PASSAGE:
The two years in Wilder’s story, 1874 – ’75, are among the worst swarms on record for the Rocky Mountain Locust, Melanoplus spretus.
M. Spretus finds its home in the fertile valleys of the Rocky Mountains, but outbreaks of the insect have caused farm damage as far away as Maine in the period 1743–’56, and in Vermont during the administration of President George Washington.
When President Thomas Jefferson sent Lewis & Clark off on the Corps of Discovery expedition, vast herds of American bison stretched from horizon to horizon, as far as the eye could see. Historians estimate 30 to 60 million of the creatures, each weighing up to 2,000 pounds and measuring twelve-feet long. A minimum of sixty billion pounds of biomass, needing something to eat.
The western artist George Catlin estimated that, by 1841, some two to three million of the creatures had been slaughtered for their hides. Bison populations came under increasing pressure as natives acquired horses and guns, but the real slaughter began with the Indian wars and “hunting by rail”, when every dead buffalo was seen as a dead Indian. By the late 1880s, only a few hundred individuals remained alive, in Yellowstone National Park.

With the bison gone and a new wave of vegetation, there arose a new and very different multitude, to feed on it.

DATA EXTRACT:

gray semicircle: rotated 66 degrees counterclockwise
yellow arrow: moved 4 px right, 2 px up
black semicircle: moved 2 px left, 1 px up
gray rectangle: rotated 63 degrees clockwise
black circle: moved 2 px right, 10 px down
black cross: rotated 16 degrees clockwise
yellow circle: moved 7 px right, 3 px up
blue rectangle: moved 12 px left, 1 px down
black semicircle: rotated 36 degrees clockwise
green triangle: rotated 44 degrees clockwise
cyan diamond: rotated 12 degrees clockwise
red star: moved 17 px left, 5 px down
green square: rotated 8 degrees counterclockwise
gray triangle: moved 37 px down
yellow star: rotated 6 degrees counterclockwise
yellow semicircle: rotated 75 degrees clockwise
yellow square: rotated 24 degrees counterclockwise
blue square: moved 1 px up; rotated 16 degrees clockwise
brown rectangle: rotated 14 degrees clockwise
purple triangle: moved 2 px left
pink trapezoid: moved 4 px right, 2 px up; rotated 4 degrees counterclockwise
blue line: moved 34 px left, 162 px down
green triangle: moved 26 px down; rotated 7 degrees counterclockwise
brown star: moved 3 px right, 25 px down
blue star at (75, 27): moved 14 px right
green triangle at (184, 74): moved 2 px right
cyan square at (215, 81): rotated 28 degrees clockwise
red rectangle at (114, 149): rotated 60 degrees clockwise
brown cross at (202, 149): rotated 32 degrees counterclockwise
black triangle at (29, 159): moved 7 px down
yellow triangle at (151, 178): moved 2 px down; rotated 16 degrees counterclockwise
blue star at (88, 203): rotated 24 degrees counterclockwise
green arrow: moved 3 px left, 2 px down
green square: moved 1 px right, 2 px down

TASK REQUIREMENTS:
1 – In the passage about the Rocky Mountain locust, where were the few hundred surviving bison living by the late 1880s?
2 – Continue the passage about the Rocky Mountain locust, picking up after its final sentence.

IN RESPONSE:
1 – In Yellowstone National Park.

2 –
During the 19th century, farming expanded westward into the grasshopper’s favored habitat, triggering massive outbreaks in their numbers. Locust populations exploded to varying degrees in 1828, ’38, ’46, and ’55, affecting areas throughout the West and upper mid-west. Plagues visited Minnesota in 1856–’57 and again in the last year of the Civil War. Nebraska suffered repeated infestations between 1856 and ’74.

Population blooms of two years are typical, as eggs laid in year one tend not to thrive as well as their parents. At its height, farmers reported finding up to 150 egg cases per square inch, each containing 100 eggs or more.
In 1875, Doctor Albert L. Child of the U.S. Signal Corps watched a mile-high swarm of locusts pass overhead, for five days straight. Together with telegraph reports from neighboring towns, Child estimated the swarm to be 110 miles wide and 1,800 miles long. 198,000 square miles, one-third the size of Alaska, or the combined landmass of our thirteen smallest states. It was a rolling flood, the size of California and Maine, put together.
The numbers are so far outside of human experience, they are hard to get your head around. For a little perspective, a million seconds is about twelve days. A Billion seconds ago, Jimmy Carter was President of the United States. A Trillion seconds ago, the oldest known clay object was fired to ceramic in the earliest oven. It was 29,000, B.C. ”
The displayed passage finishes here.